Intercontinental ballistic missiles (ICBM) are first and foremost ballistic.
This means that they work by tossing the nuclear bomb at the target in just the same way a basketball player shoots a hoop. At some point early in the action, the ball leaves the player’s hand with all the speed needed to make a nice arc into the basket. Just so, the warhead leaves the Minuteman early in its flight after all three stages have been expended.
Basic physics tells us that the speed and direction of the ball as it leaves your hand completely predicts whether you will score points or, in the case of Strategic Air Command, hit the target.
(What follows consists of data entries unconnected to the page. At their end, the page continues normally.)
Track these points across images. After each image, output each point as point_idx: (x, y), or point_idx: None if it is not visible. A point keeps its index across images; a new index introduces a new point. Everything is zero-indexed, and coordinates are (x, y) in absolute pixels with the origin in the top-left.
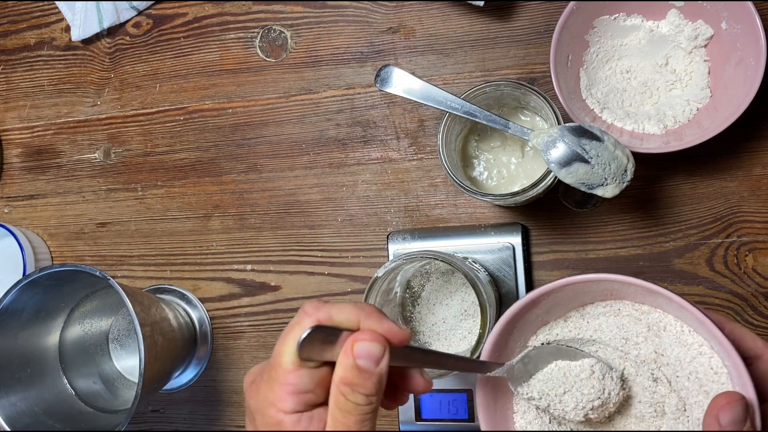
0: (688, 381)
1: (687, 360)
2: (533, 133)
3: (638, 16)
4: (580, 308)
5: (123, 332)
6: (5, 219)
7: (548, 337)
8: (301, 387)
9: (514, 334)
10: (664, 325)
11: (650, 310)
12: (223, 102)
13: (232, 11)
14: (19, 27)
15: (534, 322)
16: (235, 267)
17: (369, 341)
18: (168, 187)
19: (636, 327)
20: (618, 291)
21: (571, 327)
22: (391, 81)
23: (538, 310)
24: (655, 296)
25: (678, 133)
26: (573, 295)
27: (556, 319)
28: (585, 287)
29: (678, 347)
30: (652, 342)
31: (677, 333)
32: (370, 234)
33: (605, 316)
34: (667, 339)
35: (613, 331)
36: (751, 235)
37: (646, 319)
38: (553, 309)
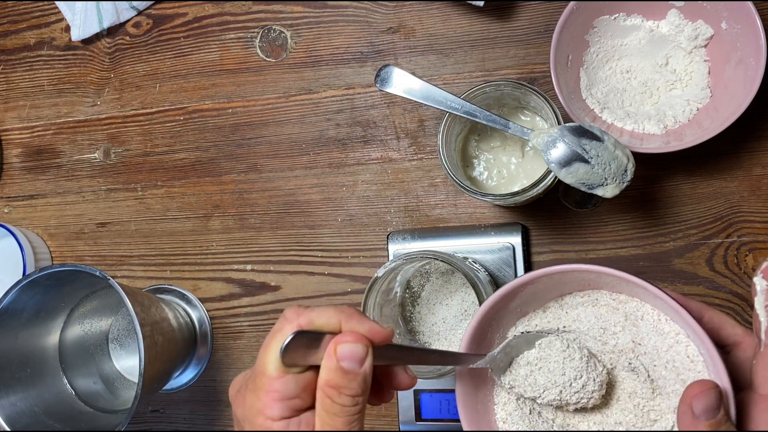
0: (665, 370)
1: (664, 349)
2: (533, 133)
3: (638, 16)
4: (559, 298)
5: (123, 332)
6: (5, 219)
7: (527, 328)
8: (287, 393)
9: (493, 326)
10: (642, 315)
11: (627, 300)
12: (223, 102)
13: (232, 11)
14: (19, 27)
15: (513, 313)
16: (235, 267)
17: (351, 343)
18: (168, 187)
19: (614, 316)
20: (595, 281)
21: (550, 317)
22: (391, 81)
23: (517, 301)
24: (631, 286)
25: (678, 133)
26: (551, 285)
27: (534, 310)
28: (562, 277)
29: (655, 336)
30: (629, 331)
31: (654, 322)
32: (370, 234)
33: (583, 306)
34: (644, 328)
35: (591, 321)
36: (751, 235)
37: (623, 309)
38: (532, 300)
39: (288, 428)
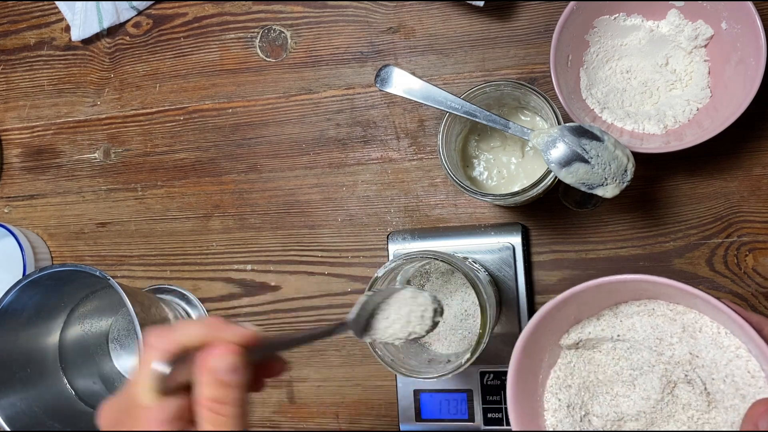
0: (723, 384)
1: (723, 363)
2: (533, 133)
3: (638, 16)
4: (613, 307)
5: (123, 332)
6: (5, 219)
7: (580, 336)
8: (168, 419)
9: (546, 333)
10: (700, 327)
11: (685, 311)
12: (223, 102)
13: (232, 11)
14: (19, 27)
15: (565, 321)
16: (235, 267)
17: (223, 354)
18: (168, 187)
19: (671, 327)
20: (652, 290)
21: (604, 325)
22: (391, 81)
23: (570, 309)
24: (689, 297)
25: (678, 133)
26: (606, 293)
27: (588, 317)
28: (619, 286)
29: (714, 349)
30: (687, 343)
31: (713, 335)
32: (370, 234)
33: (639, 315)
34: (702, 341)
35: (647, 331)
36: (751, 235)
37: (681, 320)
38: (585, 307)
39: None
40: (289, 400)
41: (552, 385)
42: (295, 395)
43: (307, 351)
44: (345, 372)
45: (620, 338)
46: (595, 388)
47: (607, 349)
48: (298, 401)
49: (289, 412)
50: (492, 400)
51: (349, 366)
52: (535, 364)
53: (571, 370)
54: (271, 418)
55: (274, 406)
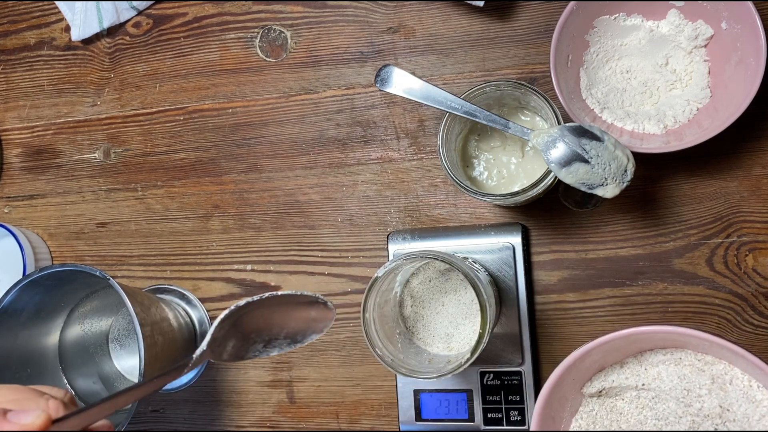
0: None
1: (756, 418)
2: (533, 133)
3: (638, 16)
4: (638, 354)
5: (123, 332)
6: (5, 219)
7: (603, 384)
8: None
9: (568, 382)
10: (730, 378)
11: (714, 361)
12: (223, 102)
13: (232, 11)
14: (19, 27)
15: (589, 369)
16: (235, 267)
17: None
18: (168, 187)
19: (699, 378)
20: (679, 339)
21: (628, 373)
22: (391, 81)
23: (594, 357)
24: (719, 348)
25: (678, 133)
26: (631, 342)
27: (612, 365)
28: (645, 336)
29: (746, 403)
30: (716, 395)
31: (745, 387)
32: (370, 234)
33: (665, 364)
34: (733, 393)
35: (674, 381)
36: (751, 235)
37: (709, 371)
38: (609, 355)
39: None
40: (289, 400)
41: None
42: (295, 395)
43: (307, 351)
44: (345, 372)
45: (645, 387)
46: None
47: (630, 398)
48: (298, 401)
49: (289, 412)
50: (492, 400)
51: (349, 366)
52: (557, 413)
53: (593, 419)
54: (271, 418)
55: (274, 406)
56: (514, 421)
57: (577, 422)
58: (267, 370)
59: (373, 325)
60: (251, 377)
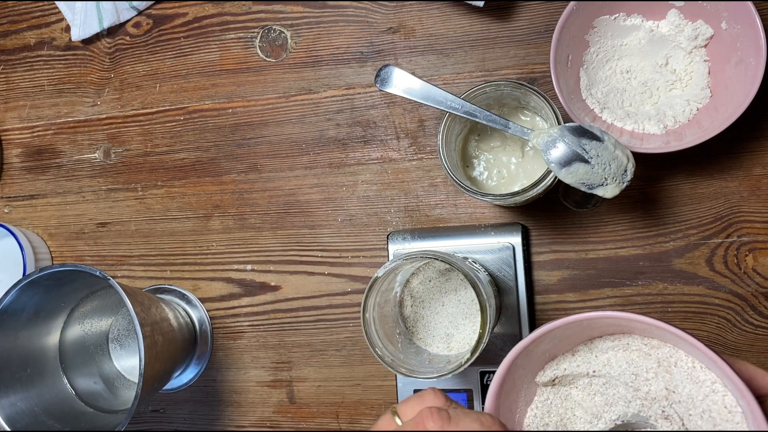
0: (701, 419)
1: (700, 398)
2: (533, 133)
3: (638, 16)
4: (588, 342)
5: (123, 332)
6: (5, 219)
7: (556, 372)
8: None
9: (520, 371)
10: (675, 361)
11: (660, 345)
12: (223, 102)
13: (232, 11)
14: (19, 27)
15: (540, 358)
16: (235, 267)
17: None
18: (168, 187)
19: (646, 362)
20: (626, 325)
21: (579, 361)
22: (391, 81)
23: (545, 346)
24: (663, 332)
25: (678, 133)
26: (580, 329)
27: (563, 353)
28: (592, 323)
29: (690, 384)
30: (662, 378)
31: (689, 369)
32: (370, 234)
33: (614, 350)
34: (678, 375)
35: (623, 366)
36: (751, 235)
37: (656, 354)
38: (561, 342)
39: None
40: (289, 400)
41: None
42: (295, 395)
43: (307, 351)
44: (345, 372)
45: (596, 374)
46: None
47: (583, 385)
48: (298, 401)
49: (289, 412)
50: None
51: (349, 366)
52: (511, 402)
53: (548, 408)
54: (271, 418)
55: (274, 406)
56: None
57: (532, 411)
58: (267, 370)
59: (373, 325)
60: (251, 377)
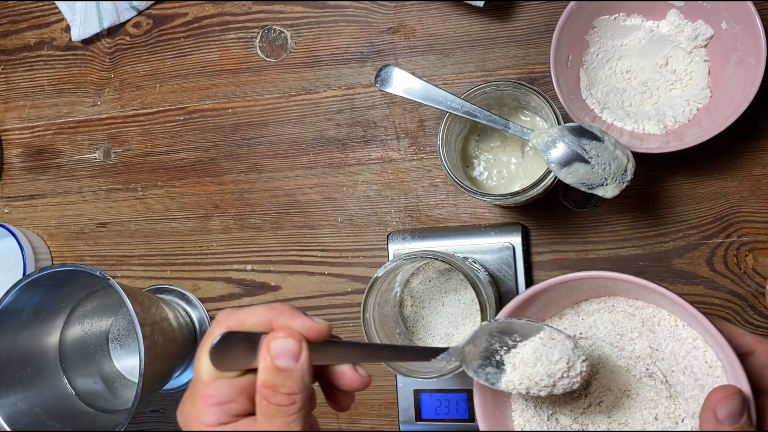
0: (683, 375)
1: (682, 354)
2: (533, 133)
3: (638, 16)
4: (575, 305)
5: (123, 332)
6: (5, 219)
7: None
8: (221, 398)
9: None
10: (658, 320)
11: (644, 306)
12: (223, 102)
13: (232, 11)
14: (19, 27)
15: None
16: (235, 267)
17: (283, 338)
18: (168, 187)
19: (630, 322)
20: (611, 287)
21: (567, 324)
22: (391, 81)
23: (533, 309)
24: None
25: (678, 133)
26: (567, 292)
27: (551, 317)
28: (578, 284)
29: (672, 342)
30: (646, 337)
31: (671, 327)
32: (370, 234)
33: (600, 312)
34: (661, 334)
35: (608, 327)
36: (751, 235)
37: (640, 315)
38: (548, 307)
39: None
40: None
41: None
42: None
43: None
44: None
45: (583, 336)
46: None
47: None
48: None
49: None
50: None
51: None
52: None
53: None
54: None
55: None
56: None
57: None
58: None
59: (373, 325)
60: None
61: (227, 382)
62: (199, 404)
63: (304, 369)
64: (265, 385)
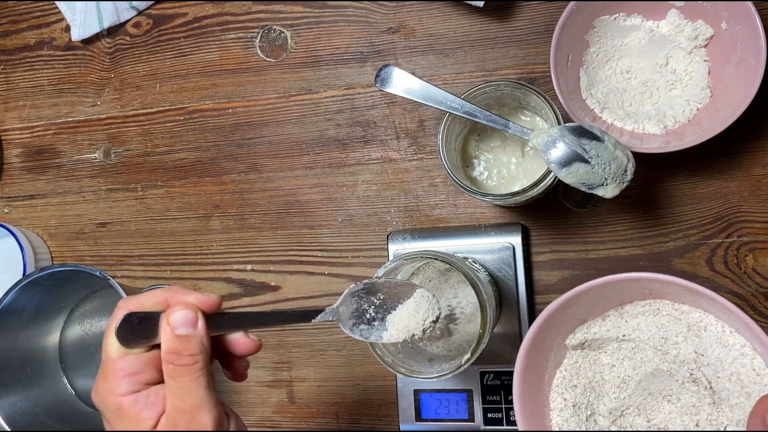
0: (729, 382)
1: (728, 361)
2: (533, 133)
3: (638, 16)
4: (619, 307)
5: None
6: (5, 219)
7: (586, 336)
8: (130, 370)
9: (551, 333)
10: (705, 326)
11: (690, 310)
12: (223, 102)
13: (232, 11)
14: (19, 27)
15: (571, 321)
16: (235, 267)
17: (180, 310)
18: (168, 187)
19: (676, 327)
20: (658, 290)
21: (609, 326)
22: (391, 81)
23: (576, 309)
24: (696, 296)
25: (678, 133)
26: (611, 293)
27: (594, 318)
28: (624, 286)
29: (719, 348)
30: (692, 342)
31: (718, 333)
32: (370, 234)
33: (644, 315)
34: (707, 339)
35: (653, 331)
36: (751, 235)
37: (686, 319)
38: (591, 307)
39: (137, 401)
40: (289, 400)
41: (558, 385)
42: (295, 395)
43: (307, 351)
44: (345, 372)
45: (625, 338)
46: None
47: (612, 350)
48: (298, 401)
49: (289, 412)
50: (492, 400)
51: (349, 366)
52: (540, 364)
53: (577, 370)
54: (271, 418)
55: (274, 406)
56: (515, 421)
57: (561, 373)
58: (267, 370)
59: None
60: (251, 377)
61: (135, 356)
62: (111, 379)
63: (201, 333)
64: (169, 352)
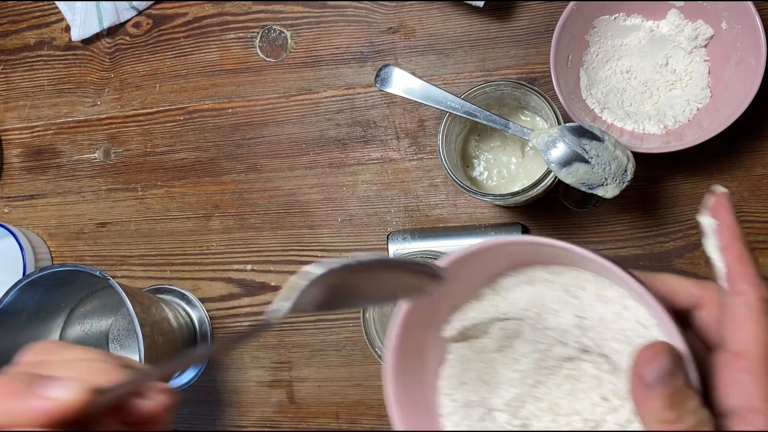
0: (616, 342)
1: (611, 318)
2: (533, 133)
3: (638, 16)
4: (492, 284)
5: (123, 332)
6: (5, 219)
7: (464, 323)
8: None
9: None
10: (583, 285)
11: (564, 270)
12: (223, 102)
13: (232, 11)
14: (19, 27)
15: (441, 309)
16: (235, 267)
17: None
18: (168, 187)
19: (551, 293)
20: (525, 255)
21: (487, 306)
22: (391, 81)
23: (441, 293)
24: (563, 252)
25: (678, 133)
26: (479, 266)
27: (468, 301)
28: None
29: (599, 305)
30: (571, 306)
31: (596, 290)
32: (370, 234)
33: (519, 286)
34: (586, 299)
35: (528, 302)
36: (751, 235)
37: (560, 281)
38: (461, 289)
39: None
40: (289, 400)
41: (445, 386)
42: (295, 395)
43: (307, 351)
44: (345, 372)
45: (506, 316)
46: (492, 379)
47: (496, 333)
48: (298, 401)
49: (289, 412)
50: None
51: (349, 366)
52: (418, 366)
53: (465, 365)
54: (271, 418)
55: (274, 406)
56: None
57: (447, 371)
58: (267, 370)
59: (373, 324)
60: (251, 377)
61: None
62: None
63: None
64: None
A Minuteman ICBM has an on-board computer to tell the booster when enough thrust has been generated because the speed is perfect. But what tells the computer what speed the missile is going?
Therein lies a tale.
The Germans appear to be the first to use the basic principle of a PIGA in a weapon, the V-2 rocket bomb employed against England. Dr. Fritz Mueller solved the problem of measuring speed by use of a Mueller Mechanical Integrating Accelerometer (MMIA). The precession of a gyroscope turns a valve to shut off the V-2’s liquid fuel. See Wikipedia, PIGA Accelerometer.
Mueller’s device used a weight hanging off the end of a spinning gyro to measure speed. This pendulous weight caused the mechanism to precess or move about an axis perpendicular to the wheel spin. The physics of the gyro tells us that the number of rotations of the device is proportional to speed. Thus, the device, with its pendulous weight, senses acceleration, but the “readout” is speed. Math tells us that speed is the integral of acceleration just as acceleration is the derivative of speed.
So the device was also called a pendulous integrating gyroscopic accelerometer or PIGA.
Ballistics tells us that if you shut off the fuel at the right speed, you will hit your target, as discussed in the basketball analogy above.
After WWII, Dr. Charles Stark Draper at MIT took the MMIA and improved its precision and accuracy immensely. Many early ICBM designers felt that the only way to ensure required accuracy would be a remote control radio system. Dr. Draper and others thought this kind of control system would be far too susceptible to enemy spoofing. Draper and MIT’s ability to prove to the government decision-makers that PIGAs were the answer was one of several technological turning points in the creation and deployment of today’s ICBM and, ultimately, our ability to land men on the moon.